Text under study:
··········
Re: [ceph-users] Investigating my 100 IOPS limit

Alexandre DERUMIER Thu, 09 Jul 2015 09:31:21 -0700

>>That’s very strange. Is nothing else using the disks?
no. only the fio benchmark.


>>The difference between noop and cfq should be (and in my experience is) 
>>marginal for such a benchmark.
maybe a bug in cfq (kernel 3.16 debian jessie) ? also, deadline scheduler give 
me same perf than noop.


----- Mail original -----
De: "Jan Schermer" <j...@schermer.cz>
À: "aderumier" <aderum...@odiso.com>
Cc: "Somnath Roy" <somnath....@sandisk.com>, "ceph-users" 
<ceph-users@lists.ceph.com>
Envoyé: Jeudi 9 Juillet 2015 18:20:51
Objet: Re: [ceph-users] Investigating my 100 IOPS limit

That’s very strange. Is nothing else using the disks? 
The difference between noop and cfq should be (and in my experience is) 
marginal for such a benchmark. 

Jan 


> On 09 Jul 2015, at 18:11, Alexandre DERUMIER <aderum...@odiso.com> wrote: 
> 
> Hi again, 
> 
> I totally forgot to check the io scheduler from my last tests, this was with 
> cfq. 
> 
> with noop scheduler, I have a huge difference 
> 
> cfq: 
> 
> - sequential syncronous 4k write iodepth=1 : 60 iops 
> - sequential syncronous 4k write iodepth=32 : 2000 iops 
> 
> 
> noop: 
> 
> - sequential syncronous 4k write iodepth=1 : 7866 iops 
> - sequential syncronous 4k write iodepth=32 : 34303 iops 
> 
> 
> ----- Mail original ----- 
> De: "Somnath Roy" <somnath....@sandisk.com> 
> À: "Jan Schermer" <j...@schermer.cz>, "aderumier" <aderum...@odiso.com> 
> Cc: "ceph-users" <ceph-users@lists.ceph.com> 
> Envoyé: Jeudi 9 Juillet 2015 17:46:41 
> Objet: RE: [ceph-users] Investigating my 100 IOPS limit 
> 
> I am not sure how increasing iodepth for sync write is giving you better 
> result..sync fio engine supposed to be always using iodepth =1. 
> BTW, I faced similar issues sometimes back,..By running the following fio job 
> file, I was getting very dismal performance on my SSD on top of XFS..
··········
Exercise: Print, word for word, everything in the Ceph mailing-list thread above from "no. only the" down to "perf than noop.". Work from the Ceph mailing-list thread above and nothing else.
··········
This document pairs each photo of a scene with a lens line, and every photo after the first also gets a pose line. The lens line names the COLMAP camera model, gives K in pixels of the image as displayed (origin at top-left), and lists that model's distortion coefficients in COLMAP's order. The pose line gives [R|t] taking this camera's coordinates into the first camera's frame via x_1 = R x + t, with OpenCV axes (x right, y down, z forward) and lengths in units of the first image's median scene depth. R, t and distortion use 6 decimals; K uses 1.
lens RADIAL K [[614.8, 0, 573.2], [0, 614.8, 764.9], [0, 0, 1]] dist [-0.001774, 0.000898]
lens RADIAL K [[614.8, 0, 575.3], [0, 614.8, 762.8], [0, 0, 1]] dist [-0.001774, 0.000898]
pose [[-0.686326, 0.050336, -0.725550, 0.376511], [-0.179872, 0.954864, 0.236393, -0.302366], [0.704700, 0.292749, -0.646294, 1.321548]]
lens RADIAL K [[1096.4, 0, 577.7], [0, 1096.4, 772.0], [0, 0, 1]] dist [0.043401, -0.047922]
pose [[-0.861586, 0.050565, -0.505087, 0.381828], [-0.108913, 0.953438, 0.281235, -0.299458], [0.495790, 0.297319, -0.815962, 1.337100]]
··········
Response to the task:
no. only the fio benchmark.


>>The difference between noop and cfq should be (and in my experience is) 
>>marginal for such a benchmark.
maybe a bug in cfq (kernel 3.16 debian jessie) ? also, deadline scheduler give 
me same perf than noop.